Наряду с типичными чертами протестующего гражданина Грибоедов вдохнул в Чацкого еще искру яркой индивидуальности, удивительного своеобразия, и это так примечательно, что, фигура литературная, создание творческой фантазии, Чацкий тем не менее похож на некоторых живых людей русской действительности. Литература и жизнь сошлись. Гончаров указывает на его сходство с Герценом и, особенно, с Белинским. У Белинского – «те же мотивы, и тот же тон, и так же он умер, уничтоженный мильоном терзаний, убитый лихорадкой ожидания и не дождавшийся исполнения своих грез, которые теперь уже не грезы больше».
Своеобразие Чацкого, кроме его симпатичной несдержанности, заключается и в том, что ум у него «с сердцем не в ладу». Это сердце у него – ласковое, нежное, горячее, и «каждое биение» в нем «любовью ускоряется». Когда он просит у Софьи ответной любви и хочет разлучить ее с Молчалиным, он ссылается не на преимущества своего ума – он говорит о своей страсти, о чувстве, о пылкости; любовь и вправду делает его сумасшедшим. Его достоинство – в том, что он способен с ума сойти. Он не враг людей: он «весел и чувствителен», вовсе не мизантроп, и в этом отношении не похож на своего близкого родственника, мольеровского Альцеста. Он даже не замечает своей язвительности и с недоумением спрашивает у Софьи:
Послушайте, ужель слова мои все колки И клонятся к чьему-нибудь вреду?И в смехе его больше горечи, чем злобы, и в шутках своих он менее всего походит на полковника Скалозуба (который ведь тоже шутит).

Собранные данные

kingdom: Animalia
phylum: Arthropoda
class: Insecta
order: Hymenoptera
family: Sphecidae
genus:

▶ _Что сделать_
1. С кем, по указанию Гончарова, Чацкий сходен особенно, согласно тексту о Чацком?
2. Продолжите текст о Чацком, начав сразу после его последнего предложения.
Записи взяты из другого источника.

▶ _Ответы по порядку_
1. С Белинским.

2.
Но хотя язвительный ум Чацкого и его любящее сердце не ладили между собою, они в конце концов нашли себе печальное примирение: им встретился один и тот же соперник, их соединила общая горькая судьба и слила одна невзгода. Чацкий страдает и как гражданин, и как любовник, он оскорблен и в своих общественных идеалах, и в своем чувстве. И самая отчужденность его от Софьи служит лишь роковым проявлением его общего одиночества и сиротства в Москве, в России.